Troubleshooting Common Issues
Even with an automated system, issues can arise. Here are some common problems and how we addressed them:
- Moisture Imbalance: If the compost became too dry, we added water. If too wet, we added dry materials like straw or sawdust.
- Odor Control: Proper aeration reduced odors. If odors persisted, we ensured the compost had enough carbon-rich materials.
Benefits and Drawbacks of ASP Composting
Advantages
Faster Decomposition: ASP composting speeds up the composting process by maintaining optimal conditions for microbial activity.
The forced aeration provides a continuous supply of oxygen, which is essential for aerobic microbes to thrive.
These microbes break down organic materials more efficiently than in traditional composting methods, where oxygen supply can be inconsistent.
As a result, composting times are significantly reduced, turning organic waste into nutrient-rich compost in weeks rather than months.
Reduced Physical Labor: One of the major benefits of ASP composting is the elimination of the need for manual turning.
Traditional composting requires regular turning to aerate the pile and maintain aerobic conditions, which can be physically demanding.
ASP systems use blowers to ensure continuous aeration, making composting accessible to those with physical limitations or busy schedules.
This reduced physical labor not only makes composting easier but also allows for larger compost piles, as there is no need to manually manage them.
Effective in Small and Large-scale Operations: ASP composting is versatile and can be scaled to suit different needs.
For home gardeners, small systems can be set up in backyards with minimal space requirements.
For large-scale operations, such as farms or municipal composting facilities, ASP systems can handle large volumes of organic waste efficiently.
The scalability of ASP systems makes them a viable option for various applications, from individual households to commercial enterprises, ensuring that organic waste is managed sustainably at all levels.
Challenges
Initial Setup Cost: Setting up an ASP system can be more expensive than traditional composting methods.
The cost of materials such as blowers, PVC pipes, and control systems can add up, especially for large-scale operations.
Additionally, constructing a durable composting bin and setting up the aeration system requires an initial investment.

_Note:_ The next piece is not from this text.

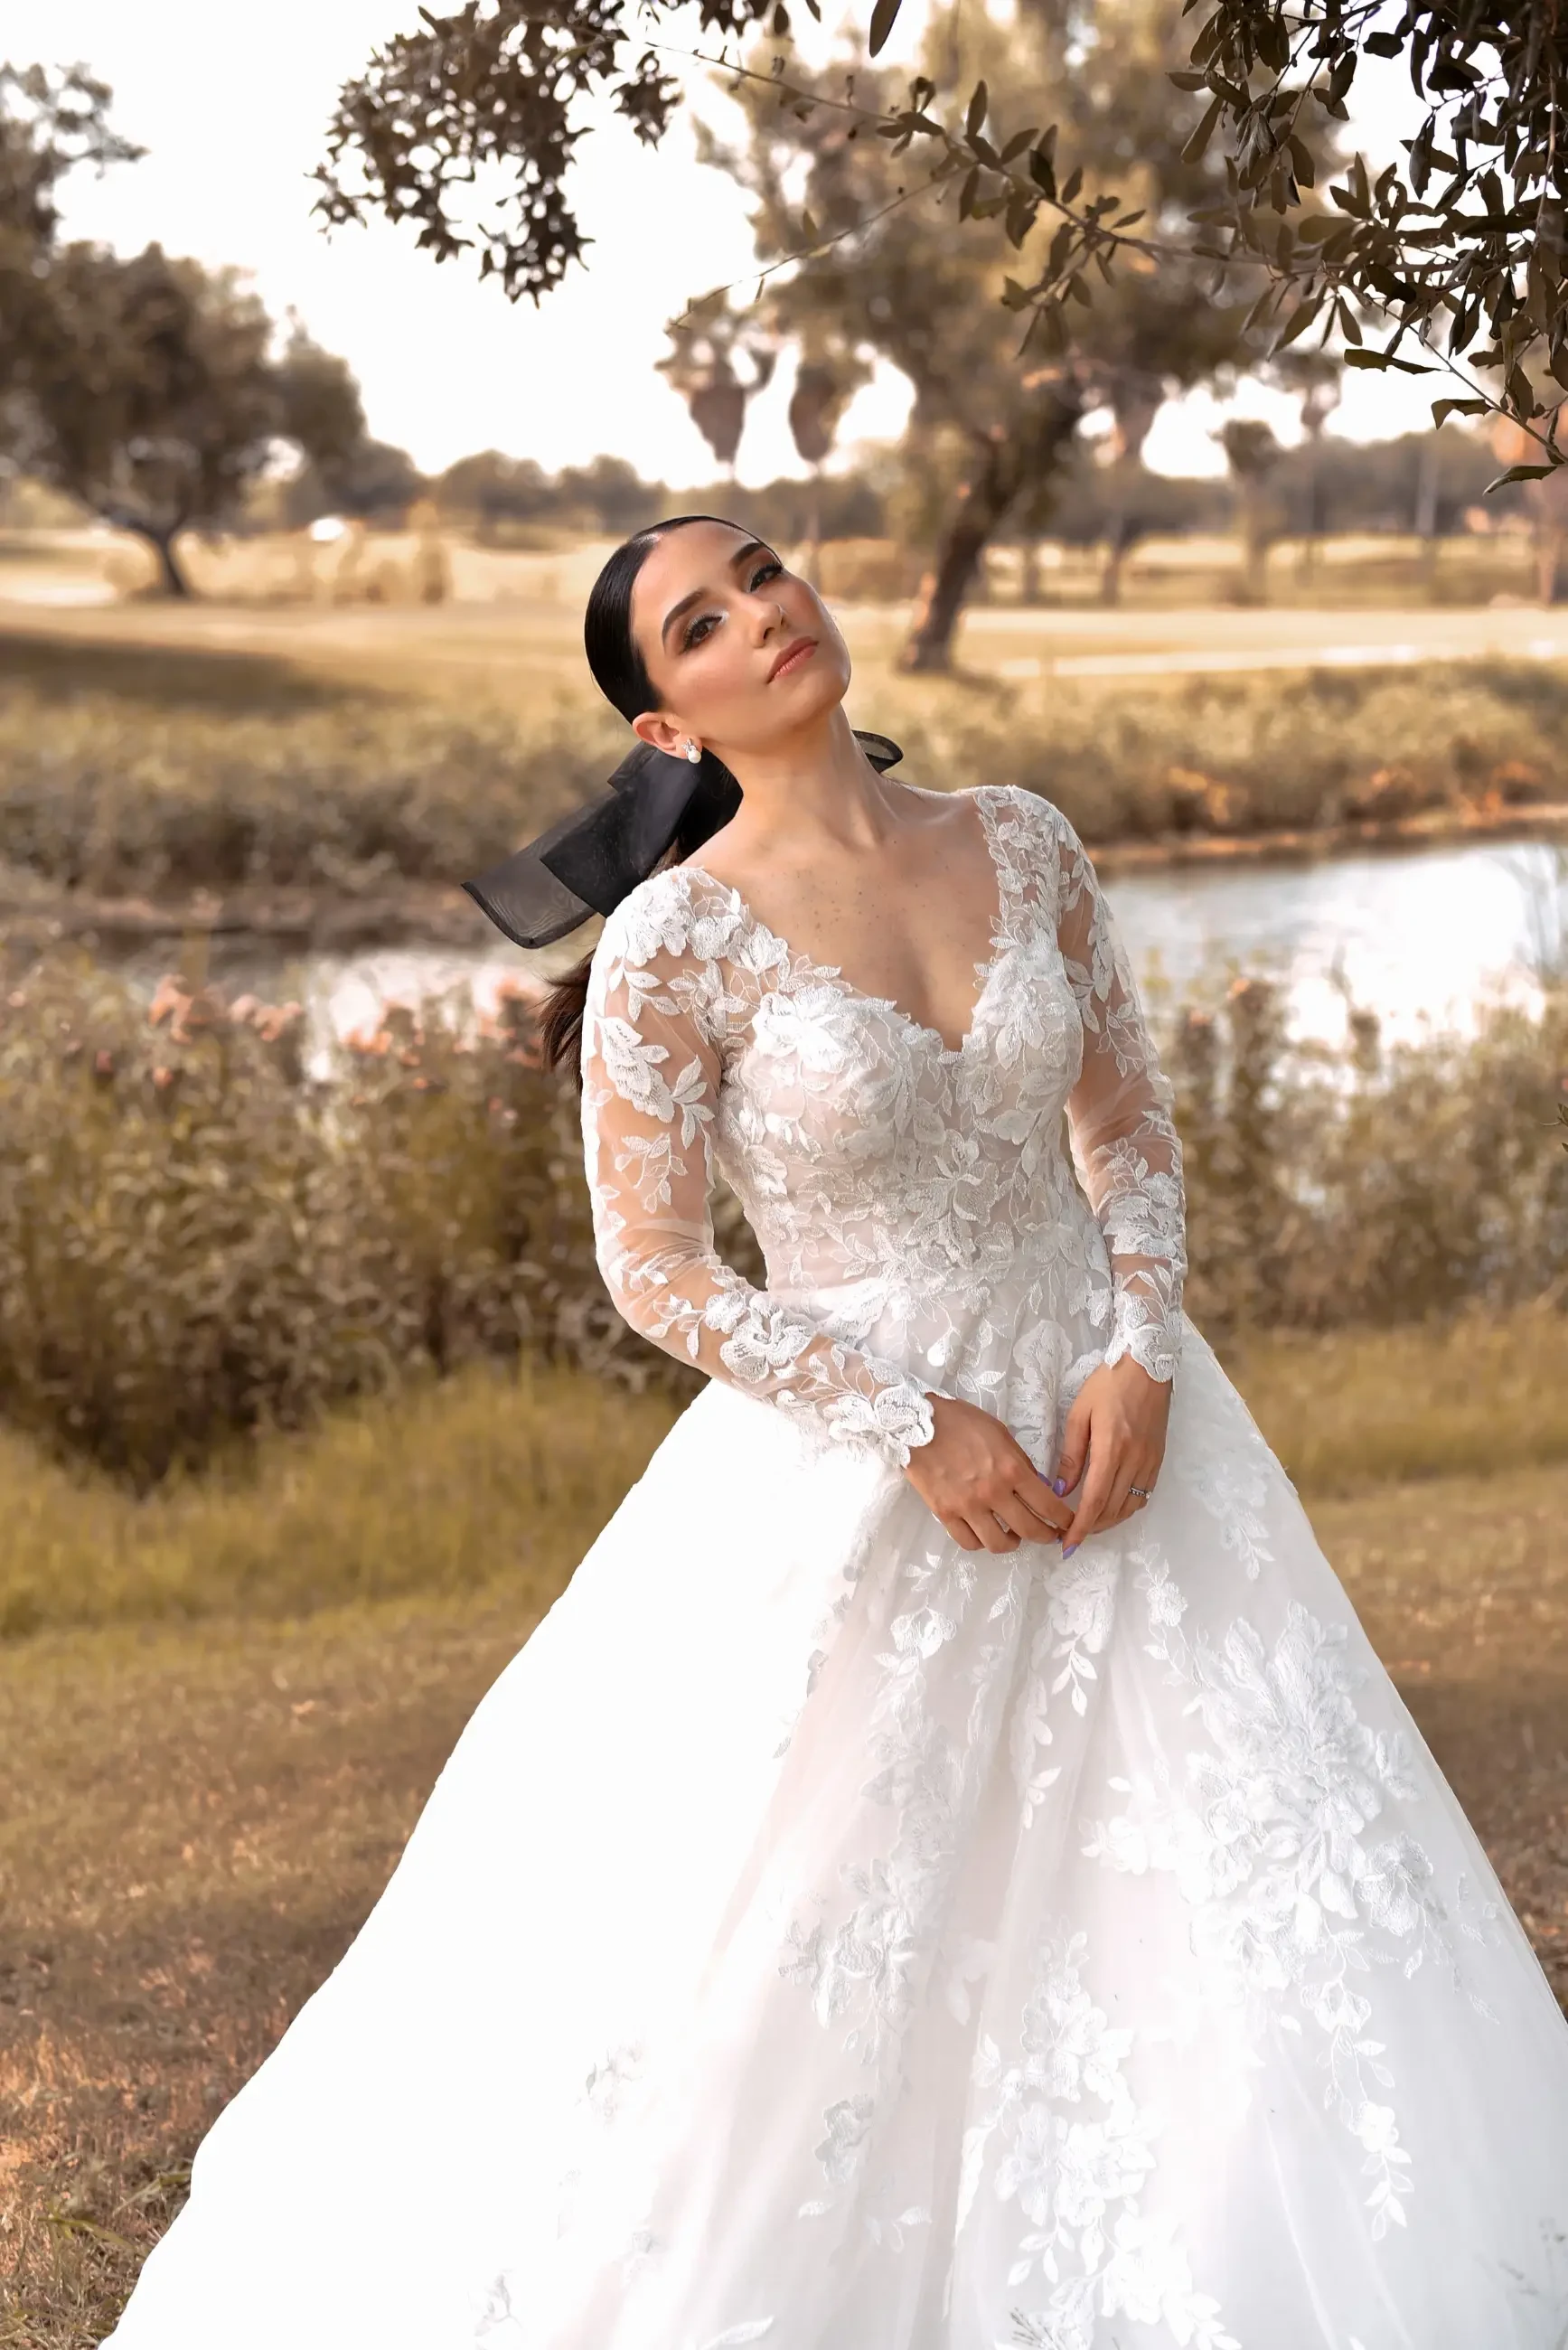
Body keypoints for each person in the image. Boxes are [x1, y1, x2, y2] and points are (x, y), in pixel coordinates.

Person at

However, the long-term benefits of faster composting and reduced labor may offset these initial costs, making it a worthwhile investment for many.
Need for Careful Monitoring: Maintaining proper moisture and temperature levels requires regular monitoring to ensure optimal composting conditions.

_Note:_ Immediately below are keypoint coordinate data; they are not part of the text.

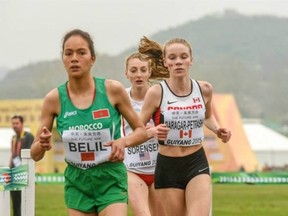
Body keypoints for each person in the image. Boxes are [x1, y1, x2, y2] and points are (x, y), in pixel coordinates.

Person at [30, 29, 148, 216]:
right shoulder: (54, 99)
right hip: (78, 183)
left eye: (81, 52)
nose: (74, 58)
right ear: (63, 59)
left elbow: (142, 131)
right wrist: (42, 145)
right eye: (68, 53)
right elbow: (34, 154)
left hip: (110, 178)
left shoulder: (112, 90)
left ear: (92, 58)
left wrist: (123, 142)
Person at [138, 36, 232, 216]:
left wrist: (218, 129)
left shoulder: (204, 89)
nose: (178, 62)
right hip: (168, 166)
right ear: (165, 62)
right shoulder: (156, 92)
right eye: (172, 58)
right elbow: (138, 128)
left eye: (183, 57)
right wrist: (152, 131)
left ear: (191, 60)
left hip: (196, 161)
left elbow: (208, 116)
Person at [122, 53, 166, 216]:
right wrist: (149, 132)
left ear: (149, 72)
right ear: (126, 73)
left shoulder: (161, 96)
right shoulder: (121, 98)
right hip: (132, 168)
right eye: (133, 70)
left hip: (159, 168)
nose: (138, 75)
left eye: (142, 70)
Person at [9, 115, 34, 216]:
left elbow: (31, 156)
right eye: (13, 123)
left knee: (26, 202)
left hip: (24, 173)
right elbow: (13, 155)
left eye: (17, 123)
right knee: (15, 202)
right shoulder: (14, 138)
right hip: (13, 173)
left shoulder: (28, 136)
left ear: (22, 124)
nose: (14, 126)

ASP systems, while automated, still need oversight to prevent issues such as overheating or drying out of the compost pile.
Monitoring devices such as thermometers and moisture sensors can help manage these conditions, but they add to the complexity and cost of the system.
Consistent monitoring is essential to ensure that the composting process proceeds smoothly and efficiently, which can be a challenge for those new to composting or without the time to regularly check their systems.
Wrapping it up
Aerated static pile composting offers a practical and efficient solution for managing organic waste without the physical strain of traditional composting methods.
By following this guide, you can set up your own ASP system and enjoy the benefits of rich, nutrient-dense compost with minimal effort.
Whether you’re a home gardener or managing a larger operation, ASP composting is a sustainable choice that supports soil health and environmental responsibility. Start your composting today and turn your organic waste into a valuable resource.
By combining practical tips with a touch of personal experience, this guide aims to make ASP composting accessible and beneficial for everyone.